Prezydent Rosji Władimir Putin przebywał 50 km od granicy z Polską, w rosyjskiej esklawie  kaliningradzkiej

 Putin leciał do obwodu trasą nad Morzem Bałtyckim i spotkał się ze studentami Uniwersytetu im. Immanuela Kanta.   Wizyta w Królewcu miała pokazać, że  Moskwa dba o  bezpieczeństwo gospodarcze mieszkańców obwodu.

Padły zapowiedzi o ustanowieniu specjalnego funduszu dofinansowania biletów lotniczych na rejsy z Królewca.

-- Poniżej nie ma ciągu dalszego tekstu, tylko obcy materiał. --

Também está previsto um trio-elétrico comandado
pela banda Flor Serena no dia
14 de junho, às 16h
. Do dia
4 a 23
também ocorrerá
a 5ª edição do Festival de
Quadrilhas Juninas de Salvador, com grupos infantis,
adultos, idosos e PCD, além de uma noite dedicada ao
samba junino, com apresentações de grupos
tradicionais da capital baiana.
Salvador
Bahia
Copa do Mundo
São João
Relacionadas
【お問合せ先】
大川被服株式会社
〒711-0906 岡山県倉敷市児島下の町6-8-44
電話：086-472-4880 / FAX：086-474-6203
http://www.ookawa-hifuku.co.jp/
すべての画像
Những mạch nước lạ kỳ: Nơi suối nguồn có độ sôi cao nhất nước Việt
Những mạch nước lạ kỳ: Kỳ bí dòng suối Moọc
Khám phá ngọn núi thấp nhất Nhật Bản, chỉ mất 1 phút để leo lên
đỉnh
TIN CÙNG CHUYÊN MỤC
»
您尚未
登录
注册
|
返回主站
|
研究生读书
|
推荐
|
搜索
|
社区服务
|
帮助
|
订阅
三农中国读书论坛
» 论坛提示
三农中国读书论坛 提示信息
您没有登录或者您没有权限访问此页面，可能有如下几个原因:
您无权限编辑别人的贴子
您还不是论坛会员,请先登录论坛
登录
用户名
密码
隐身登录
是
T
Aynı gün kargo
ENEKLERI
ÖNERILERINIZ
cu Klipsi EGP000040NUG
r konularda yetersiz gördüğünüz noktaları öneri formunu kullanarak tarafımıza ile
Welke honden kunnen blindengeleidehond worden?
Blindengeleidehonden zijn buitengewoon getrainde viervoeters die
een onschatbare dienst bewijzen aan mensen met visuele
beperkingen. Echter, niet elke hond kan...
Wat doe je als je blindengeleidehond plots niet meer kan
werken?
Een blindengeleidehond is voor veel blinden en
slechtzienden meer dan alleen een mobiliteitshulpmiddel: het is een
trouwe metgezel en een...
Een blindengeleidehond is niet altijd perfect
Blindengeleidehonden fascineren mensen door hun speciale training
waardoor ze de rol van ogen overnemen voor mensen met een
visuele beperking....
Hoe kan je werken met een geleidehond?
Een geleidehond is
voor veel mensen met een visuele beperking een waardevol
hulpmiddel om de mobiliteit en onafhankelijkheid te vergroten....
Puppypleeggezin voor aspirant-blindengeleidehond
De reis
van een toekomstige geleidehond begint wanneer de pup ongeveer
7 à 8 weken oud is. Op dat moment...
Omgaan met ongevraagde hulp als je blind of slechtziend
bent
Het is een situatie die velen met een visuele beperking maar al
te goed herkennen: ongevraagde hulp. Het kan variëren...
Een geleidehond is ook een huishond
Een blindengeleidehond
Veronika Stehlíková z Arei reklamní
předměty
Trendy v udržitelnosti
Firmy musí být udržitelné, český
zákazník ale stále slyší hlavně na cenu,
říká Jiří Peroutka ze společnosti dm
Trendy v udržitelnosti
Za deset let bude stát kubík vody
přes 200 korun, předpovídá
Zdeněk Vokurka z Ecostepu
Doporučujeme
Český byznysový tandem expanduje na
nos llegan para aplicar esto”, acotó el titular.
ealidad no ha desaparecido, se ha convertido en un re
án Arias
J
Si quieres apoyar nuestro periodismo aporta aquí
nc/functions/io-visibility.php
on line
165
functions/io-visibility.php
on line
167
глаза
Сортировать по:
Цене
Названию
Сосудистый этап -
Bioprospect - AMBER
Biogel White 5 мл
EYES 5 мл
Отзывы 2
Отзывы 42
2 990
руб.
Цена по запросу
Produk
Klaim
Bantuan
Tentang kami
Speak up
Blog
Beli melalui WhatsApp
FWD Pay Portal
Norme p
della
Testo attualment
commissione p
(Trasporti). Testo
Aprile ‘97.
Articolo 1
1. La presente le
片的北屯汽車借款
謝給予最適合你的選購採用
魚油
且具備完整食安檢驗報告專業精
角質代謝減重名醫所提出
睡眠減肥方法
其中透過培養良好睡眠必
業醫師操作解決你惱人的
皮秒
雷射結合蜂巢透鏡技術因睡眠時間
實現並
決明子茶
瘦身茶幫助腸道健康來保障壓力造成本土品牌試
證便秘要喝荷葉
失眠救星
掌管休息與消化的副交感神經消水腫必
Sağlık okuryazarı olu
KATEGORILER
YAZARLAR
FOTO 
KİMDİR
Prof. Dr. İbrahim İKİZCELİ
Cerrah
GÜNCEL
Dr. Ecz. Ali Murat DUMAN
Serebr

PONIŻEJ KONTYNUACJA TEKSTU

Subwencja „biletowa”, co podkreślano, miałaby objąć tylko mieszkańców obwodu. Przylatujący do Królewca Rosjanie mieszkający w innych miastach już z subwencji korzystać by nie mogli.

Putin podczas swojej wizyty odniósł się także do pamiątek niemieckiej kultury w Królewcu i regionie. Stwierdził, iż obiekty te należy pozostawiać i nawet remontować, by obwód zachowywał swój historyczny charakter. Putin przypomniał podczas spotkania ze studentami, że już w roku 2005 uczestniczył w nadaniu tutejszemu uniwersytetowi imienia Immanuela Kanta. Według słów Putina sytuacja gospodarcza w obwodzie po wprowadzeniu zachodnich sankcji (także ograniczeniu tranzytu towarowego przez Litwę) stała się trudna. Spadek regionalnego PKB w ubiegłym roku wyniósł ok. 8 proc. Podkreślił jednak, że wedle oficjalnych danych sytuacja w drugiej połowie roku została opanowana i wskaźniki gospodarcze polepszają się.